* Prompt A
From the forum post about PHP regex, reproduce the passage from "I'm sure this" up to and including "can help me.".
* Prompt B
Answer these questions using the forum post about PHP regex:
(i) What is the ID of the div whose text the writer wants to pull out?
(ii) Which function does the writer say can remove the tags around that text?
(iii) Which PHP function is called with $regex and $intro in the code?

:: Supplied passage ::

3

I'm sure this is an easy one, and as much as I've googled and searched here on SO - I can't seem to figure out what is wrong with this. I have other areas on this page where I use similar expressions that return exactly what I want.

However, I can't get this particular bit to return what I want, so maybe someone can help me.

I have a div with a specific ID "user-sub-commhome" - I want to pull out the text from within that div. The text is surrounded by tags but I can easily use strip_tags to get those gone. I'm using regex to try and pull the data out.

Here is my code:

$intro = "<div id="user-sub-summary">Summary</div>
<div id="user-sub-commhome"><em>Commercial</em></div>
<div id="whatever">whatever</div>";

$regex = '#\<div id="user-sub-commhome"\>(.+?)\<\/div\>#s';
preg_match($regex, $intro, $matches);
$match = $matches[0];
echo $match;

I've tried changing things with no success, nothing seems to work to echo anything. So I'm hoping some power that be who is much more experienced with regex can help.

:::
:: Extracted information ::

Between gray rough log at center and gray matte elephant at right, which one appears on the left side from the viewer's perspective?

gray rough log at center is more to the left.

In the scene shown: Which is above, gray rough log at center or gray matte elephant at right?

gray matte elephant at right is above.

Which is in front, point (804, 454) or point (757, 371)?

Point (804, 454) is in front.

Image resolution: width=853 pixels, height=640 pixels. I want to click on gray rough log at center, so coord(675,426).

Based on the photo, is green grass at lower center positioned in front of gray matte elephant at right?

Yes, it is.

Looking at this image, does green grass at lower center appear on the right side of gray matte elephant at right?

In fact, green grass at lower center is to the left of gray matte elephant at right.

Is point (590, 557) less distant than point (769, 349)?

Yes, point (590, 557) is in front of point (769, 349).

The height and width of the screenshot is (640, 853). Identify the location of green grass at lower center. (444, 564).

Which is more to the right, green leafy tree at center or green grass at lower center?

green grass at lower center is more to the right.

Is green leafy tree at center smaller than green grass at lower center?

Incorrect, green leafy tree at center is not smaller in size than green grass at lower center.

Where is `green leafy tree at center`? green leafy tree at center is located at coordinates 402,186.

:::

* Written answer A
I'm sure this is an easy one, and as much as I've googled and searched here on SO - I can't seem to figure out what is wrong with this. I have other areas on this page where I use similar expressions that return exactly what I want.

However, I can't get this particular bit to return what I want, so maybe someone can help me.

* Written answer B
(i) user-sub-commhome
(ii) strip_tags
(iii) preg_match